ЦЕЛЬ ЗАДАНИЯ — Напишите продолжение приведенного ниже отрывка о полемике вокруг сочинения Терца-Синявского о Пушкине. Начните сразу после его последнего предложения.

ЦИТИРУЕМЫЙ ОТРЫВОК —
=====

Совокупную точку зрения тех, кто был возмущен действиями «Октября», предоставившего свои страницы порочному сочинению Терца-Синявского, с подкупающей бесхитростностью выразил Юван Шесталов: «Духовность кто-то пытается поломать. И я сегодня хочу повторить слова: «Отечество в опасности!» (…) Сегодня хочется говорить о главном. О России, потому что здесь — главный нерв». Вопреки пушкинскому упованию, имя Поэта называет «всяк сущий (…) язык — / И внук славян, и финн, и ныне дикой /Тунгус, и друг степей калмык» не ради самого имени, и защищают Пушкина от терцевской иронии не ради самого Пушкина, а ради некой идеологической реальности. Защищают — подчеркну — и не Россию, на которую Терц не покушался[61]; борьба идет за право воспринимать живого и неотторжимого от русской истории и русской литературы величайшего нашего классика как своего рода «домашнее божество», хранителя очага, гаранта национального единства. Именно этим обстоятельством объясняется общеизвестный парадокс: когда несколько лет назад поэт Юрий Кузнецов напечатал в альманахе «Поэзия» хамоватую и даже не панибратскую, а высокомерную статью о «первом поэте России», никто из нынешних обличителей Терца не возмутился. Некоторые даже писали вполне сочувственно об исчерпанности пушкинской линии в русской литературе. И причина тому — отнюдь не групповые предпочтения. Дело исключительно в том, что мрачноватосерьезная статья Ю. Кузнецова била по Пушкину как таковому; Синявский же (Терц!) сознательно направил жало своей еретической иронии в самую сердцевину идеологического мифа о Поэте, и все это прекрасно почувствовали, только сказать не могли.

=====

ПЕРЕЧЕНЬ —
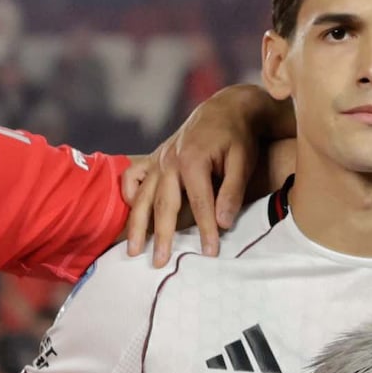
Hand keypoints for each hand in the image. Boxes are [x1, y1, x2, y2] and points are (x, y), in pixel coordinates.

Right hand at [121, 83, 274, 255]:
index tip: (209, 254)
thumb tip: (223, 224)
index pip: (200, 204)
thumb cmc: (237, 137)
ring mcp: (158, 159)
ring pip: (143, 196)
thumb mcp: (242, 161)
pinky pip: (133, 177)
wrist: (225, 109)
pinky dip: (129, 193)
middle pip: (163, 205)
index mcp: (192, 161)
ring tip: (134, 251)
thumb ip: (232, 192)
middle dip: (161, 236)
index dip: (205, 231)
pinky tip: (134, 211)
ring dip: (137, 225)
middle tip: (159, 263)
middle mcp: (169, 161)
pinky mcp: (154, 159)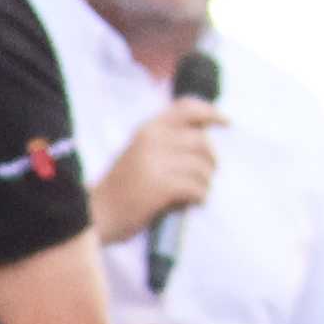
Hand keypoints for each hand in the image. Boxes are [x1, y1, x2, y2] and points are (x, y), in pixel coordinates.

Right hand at [95, 100, 224, 247]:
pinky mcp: (161, 186)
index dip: (211, 113)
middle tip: (206, 177)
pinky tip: (191, 203)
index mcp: (147, 129)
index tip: (227, 123)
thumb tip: (207, 137)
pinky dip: (200, 198)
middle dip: (211, 162)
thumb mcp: (140, 152)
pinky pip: (198, 188)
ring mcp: (155, 163)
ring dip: (205, 184)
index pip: (187, 109)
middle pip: (203, 143)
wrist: (96, 214)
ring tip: (193, 193)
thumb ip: (167, 141)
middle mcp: (151, 140)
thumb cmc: (122, 187)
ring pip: (203, 168)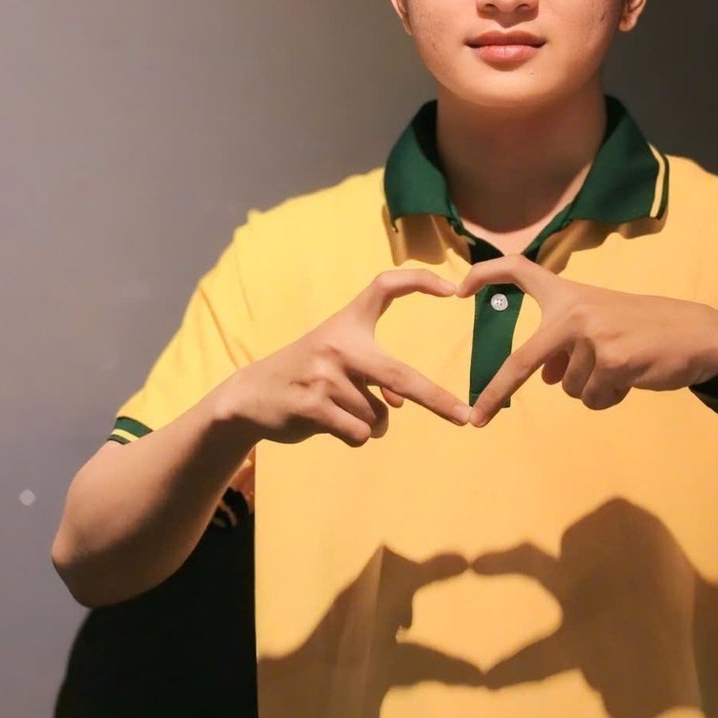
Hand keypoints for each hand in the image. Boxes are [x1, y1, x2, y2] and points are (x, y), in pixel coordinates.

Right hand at [216, 269, 473, 446]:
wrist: (252, 394)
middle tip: (465, 417)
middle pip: (400, 375)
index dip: (419, 281)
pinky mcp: (312, 406)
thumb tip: (399, 404)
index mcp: (347, 322)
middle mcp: (338, 343)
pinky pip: (358, 434)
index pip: (385, 286)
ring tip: (338, 410)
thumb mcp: (338, 359)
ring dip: (369, 424)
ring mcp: (324, 375)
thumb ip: (374, 374)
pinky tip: (329, 424)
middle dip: (437, 400)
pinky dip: (354, 437)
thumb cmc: (307, 373)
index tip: (454, 288)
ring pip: (377, 417)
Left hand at [459, 256, 717, 421]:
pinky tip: (630, 379)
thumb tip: (542, 379)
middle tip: (477, 418)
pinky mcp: (612, 361)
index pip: (520, 270)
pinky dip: (608, 398)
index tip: (458, 288)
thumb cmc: (645, 330)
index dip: (486, 273)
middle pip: (524, 359)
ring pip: (567, 388)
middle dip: (497, 391)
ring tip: (621, 368)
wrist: (695, 335)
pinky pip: (592, 398)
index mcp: (569, 293)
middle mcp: (575, 310)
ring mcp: (593, 335)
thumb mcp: (602, 326)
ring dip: (590, 389)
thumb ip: (567, 346)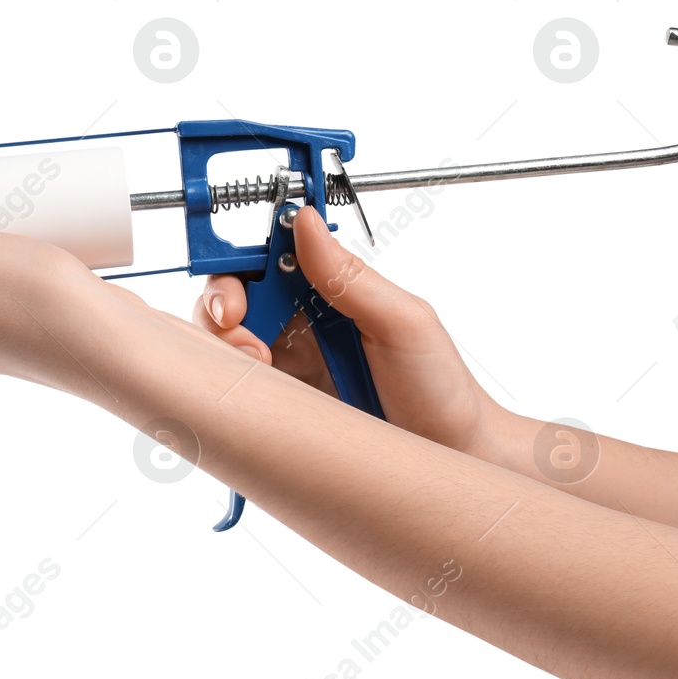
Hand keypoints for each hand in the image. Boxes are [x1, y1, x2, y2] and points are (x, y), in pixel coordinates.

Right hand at [192, 207, 509, 458]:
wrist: (455, 456)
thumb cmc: (441, 390)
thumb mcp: (403, 322)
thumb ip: (350, 275)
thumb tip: (306, 222)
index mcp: (332, 291)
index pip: (268, 261)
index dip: (242, 268)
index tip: (240, 291)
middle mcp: (304, 324)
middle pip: (235, 299)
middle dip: (223, 310)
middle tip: (243, 336)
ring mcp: (290, 366)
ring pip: (228, 342)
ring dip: (228, 349)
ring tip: (257, 366)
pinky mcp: (283, 405)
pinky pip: (240, 387)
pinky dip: (235, 385)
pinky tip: (260, 395)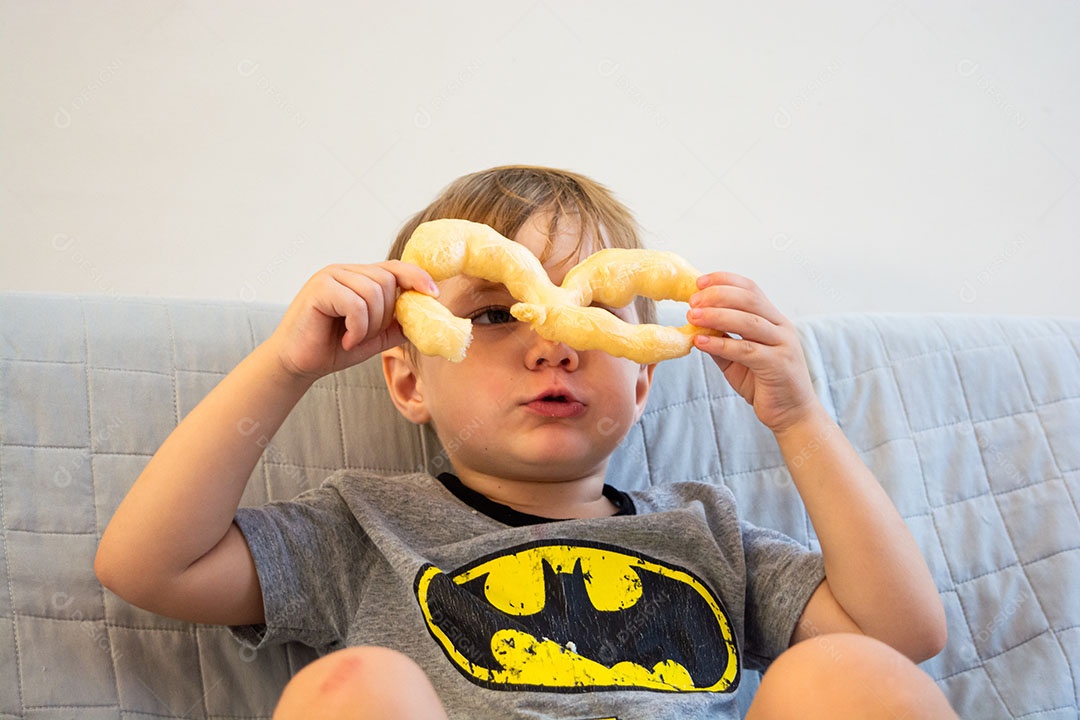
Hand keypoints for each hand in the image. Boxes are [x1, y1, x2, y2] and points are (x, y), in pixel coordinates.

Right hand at [269, 262, 437, 380]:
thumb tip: (427, 317)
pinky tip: (346, 340)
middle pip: (387, 281)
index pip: (394, 267)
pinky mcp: (319, 288)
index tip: (434, 294)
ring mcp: (330, 276)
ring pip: (373, 292)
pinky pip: (355, 303)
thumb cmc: (333, 348)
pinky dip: (357, 327)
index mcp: (358, 277)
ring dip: (369, 324)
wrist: (298, 364)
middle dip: (384, 316)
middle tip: (364, 336)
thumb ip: (397, 324)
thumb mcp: (374, 337)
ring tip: (352, 339)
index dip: (417, 277)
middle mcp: (344, 270)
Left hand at [688, 272, 818, 432]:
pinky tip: (701, 342)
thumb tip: (694, 327)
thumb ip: (721, 341)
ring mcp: (783, 345)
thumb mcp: (737, 359)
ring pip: (748, 321)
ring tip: (692, 316)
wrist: (792, 414)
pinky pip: (746, 350)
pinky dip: (721, 344)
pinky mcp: (778, 365)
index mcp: (773, 320)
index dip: (725, 281)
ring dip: (717, 315)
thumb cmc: (764, 384)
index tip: (699, 282)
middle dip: (718, 295)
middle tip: (692, 301)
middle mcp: (781, 327)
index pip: (750, 289)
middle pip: (749, 300)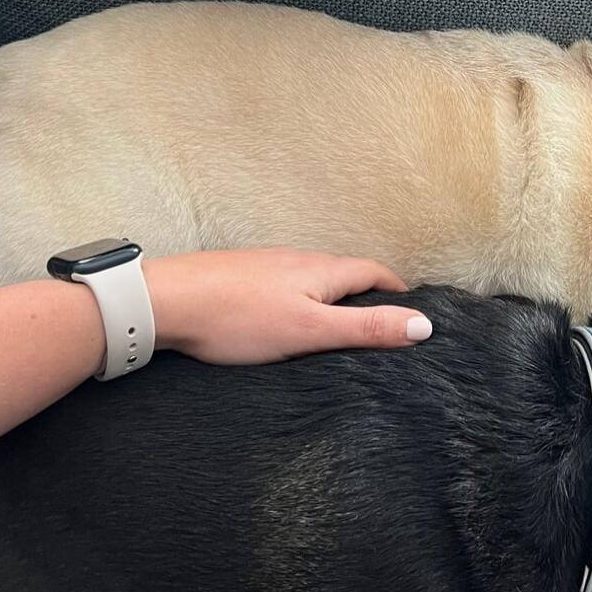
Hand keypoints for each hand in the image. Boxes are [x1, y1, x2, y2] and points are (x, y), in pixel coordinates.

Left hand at [145, 248, 431, 363]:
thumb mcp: (311, 331)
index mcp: (321, 271)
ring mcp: (267, 266)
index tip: (411, 311)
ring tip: (339, 326)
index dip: (396, 291)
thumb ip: (365, 329)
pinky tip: (286, 321)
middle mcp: (297, 259)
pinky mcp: (241, 277)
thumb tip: (423, 324)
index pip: (374, 272)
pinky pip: (283, 286)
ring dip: (333, 297)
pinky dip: (300, 301)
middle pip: (345, 273)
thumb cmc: (238, 318)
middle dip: (367, 294)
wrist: (167, 302)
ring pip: (312, 279)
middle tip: (382, 322)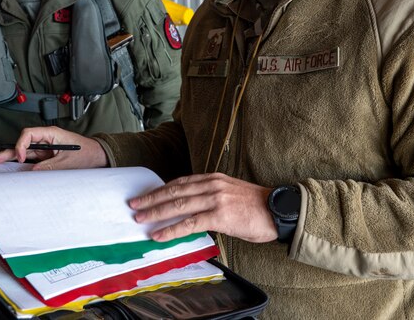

=====

ПОЛЕ ОТВЕТА —
В гротескной истории с «Прогулками…» обрел итог многолетний и вполне трагичный процесс подмены истинного Бога — мнимыми. Обожествляемые в том неповинны; более того, каждая здоровая культура нуждается в сакрализации одного, первого среди равных, Патриарха своей словесности. Главное — не переходить границы между преклонением и поклонением. Мы же пересекаем ее постоянно. Я, к сожалению, не имею возможности читать по-грузински, или по-украински, или по-польски, но то, что у нас происходит ныне с Пушкиным, вполне может произойти с любым Патриархом любой словесности — Чавчавадзе, Шевченко, Мицкевичем… Мирской культ всегда проще и соблазнительнее религиозного; он доступен всем и всех устраивает. Интеллигенты могут поклоняться пушкинскому свободолюбию и страстотерпничеству, так называемые «обычные» люди, приобщаясь к нему, испытывают иллюзию своей причастности «высокой» культуре (Пушкин прост, да велик), власть предержащие довольствуются тем, что вера в Поэта уводит тысячи и тысячи людей по «народной тропе» от врат Церкви… Но на деле этот культ далек от культуры, немыслимой без чувства внутренней свободы, и от религиозного Культа, невозможного без отречения от «самости». Он дает иллюзию и не требует жертв, позволяя, вопреки пословице, вытащить рыбку из пруда без труда. И главное, готов повторить еще и еще раз, он умерщвляет Писателя. Один из моих друзей по этому поводу любит вспоминать знаменитую литературную байку Виктора Шкловского: тот в 1937 году, в самый разгар торжеств по случаю 100-летия со дня кончины поэта, был в Болдине. И лицезрел шествие ряженых: на повозках ехали Пугачев и Гринев, лощеный Онегин и толстый Ленский, а в самый конец процессии пристроилась тачанка с Василием Ивановичем и Петькой. Помилуйте! — воскликнул Шкловский. — Но у Пушкина нет таких героев! — А нам все равно! — раздалось в ответ. То же отношение чувствуется и в сегодняшних баталиях.
Какое-то время назад мне, и не только мне, казалось, что возвращение в наш ежедневный обиход священных текстов само собою снимет «проблему Пушкина» и предотвратит дальнейшее использование «храма под капище» (выражение литературоведа О. Проскурина из его ответа на пушкинскую анкету «Литературного обозрения», 1989, № б, где он, не называя имен, предсказал все, что последовало за только предполагавшейся тогда публикацией фрагмента «Прогулок с Пушкиным»), Нашими бы устами да мед пить действительность развеяла мечты.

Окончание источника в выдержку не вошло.